:: TO-DO ITEM ::
Copy out the data below line for line, leaving out the pictures.

Document images with their source code:
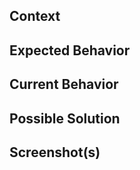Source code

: <!--- Be sure to add a descriptive issue title above! -->

## Context

<!--- How has this issue affected you? What are you trying to accomplish? Providing context helps us come up with a solution that is most useful in the real world. -->

## Expected Behavior

<!--- If you're describing a bug, tell us what should happen. If you're suggesting a change/improvement, tell us how it should work. -->

## Current Behavior

<!--- If describing a bug, tell us what happens instead of the expected behavior. If suggesting a change/improvement, explain the difference from current behavior -->

## Possible Solution

<!--- Not obligatory, but suggest a fix/reason for the bug, or ideas how to implement the addition or change -->

## Screenshot(s)

<!--- (only if applicable, otherwise delete this section) -->
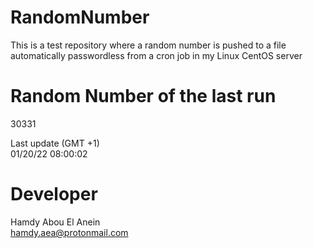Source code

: # RandomNumber    
This is a test repository where a random number is pushed to a file automatically passwordless from a cron job in my Linux CentOS server    
# Random Number of the last run   
30331
      
Last update (GMT +1)    
01/20/22 08:00:02
# Developer    
Hamdy Abou El Anein   
hamdy.aea@protonmail.com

:: SOLUTION TO THE EXERCISE ::
Source code

: <!--- Be sure to add a descriptive issue title above! -->

## Context

<!--- How has this issue affected you? What are you trying to accomplish? Providing context helps us come up with a solution that is most useful in the real world. -->

## Expected Behavior

<!--- If you're describing a bug, tell us what should happen. If you're suggesting a change/improvement, tell us how it should work. -->

## Current Behavior

<!--- If describing a bug, tell us what happens instead of the expected behavior. If suggesting a change/improvement, explain the difference from current behavior -->

## Possible Solution

<!--- Not obligatory, but suggest a fix/reason for the bug, or ideas how to implement the addition or change -->

## Screenshot(s)

<!--- (only if applicable, otherwise delete this section) -->
Source code

: # RandomNumber    
This is a test repository where a random number is pushed to a file automatically passwordless from a cron job in my Linux CentOS server    
# Random Number of the last run   
30331
      
Last update (GMT +1)    
01/20/22 08:00:02
# Developer    
Hamdy Abou El Anein   
hamdy.aea@protonmail.com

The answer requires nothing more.